-- BRIEF 1 --
In the rows, swap "Person at" for "Subject at" in everything from the line containing "left ankle: (128, 208, 20)" down to the line containing "right shoulder: (244, 91, 10)", and leave everything else unchanged. Give back only those lines.

-- SELECTED EXCERPT --

----------------

8

I've got a) a working directory without the .git directory and b) a repository. a is some revision in the middle of the history of b.

How can I find out, which revision a matches in b?

I thought of a shellscript doing a diff from the working directory to all revisions and pick the one with the least (hopefully 0) differences.

That would be a bit raw (and I'm not sure how to do it), is there an easier way?

fabb
  • 11,660
  • 13
  • 67
  • 111

4 Answers4

4

You could write a script to run diff gitdir workdir | wc -c for each commit. Then you could collate the results and say the commit which has the smallest difference (as measured by wc -c) is the closest commit to the bare working dir.

Here is what it might look like in Python:

find_closest_sha1.py:

#!/usr/bin/env python
import subprocess
import shlex
import sys
import os
import operator

gitdir,workdir=map(os.path.realpath,sys.argv[1:3])
os.chdir(gitdir)
proc=subprocess.Popen(shlex.split('git rev-list --all'),stdout=subprocess.PIPE)

----------------

(Stored items from a collection)
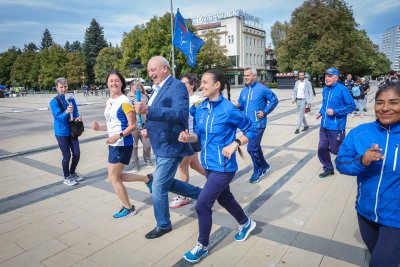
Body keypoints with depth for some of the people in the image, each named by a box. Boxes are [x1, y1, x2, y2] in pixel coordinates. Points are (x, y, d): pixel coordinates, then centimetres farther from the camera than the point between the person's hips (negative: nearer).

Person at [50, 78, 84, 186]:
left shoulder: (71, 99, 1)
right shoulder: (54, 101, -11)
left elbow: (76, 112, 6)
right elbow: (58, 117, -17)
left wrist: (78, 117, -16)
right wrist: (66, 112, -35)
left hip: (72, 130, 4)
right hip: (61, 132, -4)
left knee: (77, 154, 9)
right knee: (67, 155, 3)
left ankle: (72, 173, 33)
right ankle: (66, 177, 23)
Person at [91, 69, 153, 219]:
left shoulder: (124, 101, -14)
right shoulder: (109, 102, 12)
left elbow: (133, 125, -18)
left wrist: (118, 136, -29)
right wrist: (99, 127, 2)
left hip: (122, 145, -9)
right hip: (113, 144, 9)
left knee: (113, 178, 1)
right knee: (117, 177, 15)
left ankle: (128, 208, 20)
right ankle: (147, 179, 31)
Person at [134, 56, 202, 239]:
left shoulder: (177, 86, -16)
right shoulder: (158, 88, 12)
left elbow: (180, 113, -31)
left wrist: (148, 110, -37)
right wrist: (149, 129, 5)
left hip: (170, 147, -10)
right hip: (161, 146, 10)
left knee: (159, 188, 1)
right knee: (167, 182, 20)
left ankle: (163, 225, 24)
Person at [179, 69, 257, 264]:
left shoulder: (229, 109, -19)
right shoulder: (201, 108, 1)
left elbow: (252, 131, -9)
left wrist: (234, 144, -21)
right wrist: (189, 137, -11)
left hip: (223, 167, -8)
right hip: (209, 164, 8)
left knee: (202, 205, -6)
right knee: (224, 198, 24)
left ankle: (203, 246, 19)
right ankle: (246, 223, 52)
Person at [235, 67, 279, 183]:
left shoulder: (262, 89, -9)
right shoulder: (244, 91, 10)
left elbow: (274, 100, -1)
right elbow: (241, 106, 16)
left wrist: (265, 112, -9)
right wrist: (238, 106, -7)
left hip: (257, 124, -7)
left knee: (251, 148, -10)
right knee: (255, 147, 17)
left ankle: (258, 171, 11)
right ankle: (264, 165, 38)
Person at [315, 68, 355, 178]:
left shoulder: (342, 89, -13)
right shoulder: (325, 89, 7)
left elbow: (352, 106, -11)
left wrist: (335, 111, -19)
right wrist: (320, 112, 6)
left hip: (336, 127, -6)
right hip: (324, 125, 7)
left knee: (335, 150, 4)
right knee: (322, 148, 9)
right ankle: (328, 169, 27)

----------------

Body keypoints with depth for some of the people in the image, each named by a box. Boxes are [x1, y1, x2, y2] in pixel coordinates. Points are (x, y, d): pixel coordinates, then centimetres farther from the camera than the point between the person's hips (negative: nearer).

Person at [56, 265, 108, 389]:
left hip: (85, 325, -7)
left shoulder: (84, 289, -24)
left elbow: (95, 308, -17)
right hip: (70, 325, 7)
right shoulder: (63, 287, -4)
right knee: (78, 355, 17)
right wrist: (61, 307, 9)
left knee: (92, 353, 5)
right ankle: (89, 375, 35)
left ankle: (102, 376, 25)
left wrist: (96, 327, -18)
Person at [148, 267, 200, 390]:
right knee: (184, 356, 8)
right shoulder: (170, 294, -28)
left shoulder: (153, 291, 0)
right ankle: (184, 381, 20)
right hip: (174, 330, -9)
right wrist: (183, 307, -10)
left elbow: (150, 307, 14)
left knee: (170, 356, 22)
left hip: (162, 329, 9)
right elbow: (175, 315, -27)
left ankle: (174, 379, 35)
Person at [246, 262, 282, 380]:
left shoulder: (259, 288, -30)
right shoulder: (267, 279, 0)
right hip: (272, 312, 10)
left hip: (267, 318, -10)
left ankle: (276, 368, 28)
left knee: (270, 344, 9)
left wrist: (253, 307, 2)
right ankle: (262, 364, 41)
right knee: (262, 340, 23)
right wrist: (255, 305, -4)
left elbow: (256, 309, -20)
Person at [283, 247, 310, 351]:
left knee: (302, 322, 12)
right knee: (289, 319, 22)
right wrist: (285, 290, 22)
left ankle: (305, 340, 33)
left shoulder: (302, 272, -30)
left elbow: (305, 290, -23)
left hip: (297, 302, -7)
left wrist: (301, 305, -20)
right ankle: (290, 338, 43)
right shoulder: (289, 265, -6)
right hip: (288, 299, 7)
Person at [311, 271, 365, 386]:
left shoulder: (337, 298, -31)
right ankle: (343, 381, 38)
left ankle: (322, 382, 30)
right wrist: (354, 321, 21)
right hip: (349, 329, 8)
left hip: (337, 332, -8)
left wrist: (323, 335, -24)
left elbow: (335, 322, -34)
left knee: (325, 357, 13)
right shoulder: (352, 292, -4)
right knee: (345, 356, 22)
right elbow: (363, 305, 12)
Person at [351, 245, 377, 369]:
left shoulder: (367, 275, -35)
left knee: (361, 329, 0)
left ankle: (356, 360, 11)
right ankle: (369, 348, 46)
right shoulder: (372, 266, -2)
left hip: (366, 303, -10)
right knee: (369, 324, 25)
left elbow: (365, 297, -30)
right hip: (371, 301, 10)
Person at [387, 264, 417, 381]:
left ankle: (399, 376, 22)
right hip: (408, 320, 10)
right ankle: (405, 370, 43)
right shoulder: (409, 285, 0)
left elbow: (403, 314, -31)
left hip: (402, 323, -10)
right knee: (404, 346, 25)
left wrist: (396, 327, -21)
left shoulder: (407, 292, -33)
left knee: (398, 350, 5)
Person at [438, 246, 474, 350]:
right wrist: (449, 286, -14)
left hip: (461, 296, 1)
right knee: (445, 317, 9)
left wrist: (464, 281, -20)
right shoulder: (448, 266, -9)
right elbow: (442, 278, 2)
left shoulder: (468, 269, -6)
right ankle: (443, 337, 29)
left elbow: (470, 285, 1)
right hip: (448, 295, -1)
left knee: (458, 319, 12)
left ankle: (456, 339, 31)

----------------

-- BRIEF 2 --
Condense the paragraph of the forum thread that begins "You could write a script" into a shorter version that keeps its main facts.

-- ANSWER AREA 1 --
left ankle: (128, 208, 20)
right ankle: (147, 179, 31)
Subject at [134, 56, 202, 239]:
left shoulder: (177, 86, -16)
right shoulder: (158, 88, 12)
left elbow: (180, 113, -31)
left wrist: (148, 110, -37)
right wrist: (149, 129, 5)
left hip: (170, 147, -10)
right hip: (161, 146, 10)
left knee: (159, 188, 1)
right knee: (167, 182, 20)
left ankle: (163, 225, 24)
Subject at [179, 69, 257, 264]:
left shoulder: (229, 109, -19)
right shoulder: (201, 108, 1)
left elbow: (252, 131, -9)
left wrist: (234, 144, -21)
right wrist: (189, 137, -11)
left hip: (223, 167, -8)
right hip: (209, 164, 8)
left knee: (202, 205, -6)
right knee: (224, 198, 24)
left ankle: (203, 246, 19)
right ankle: (246, 223, 52)
Subject at [235, 67, 279, 183]:
left shoulder: (262, 89, -9)
right shoulder: (244, 91, 10)

-- ANSWER AREA 2 --
Use a script to run diff gitdir workdir | wc -c for each commit and collate the results. The commit with the smallest difference, as measured by wc -c, is the closest one to the bare working directory.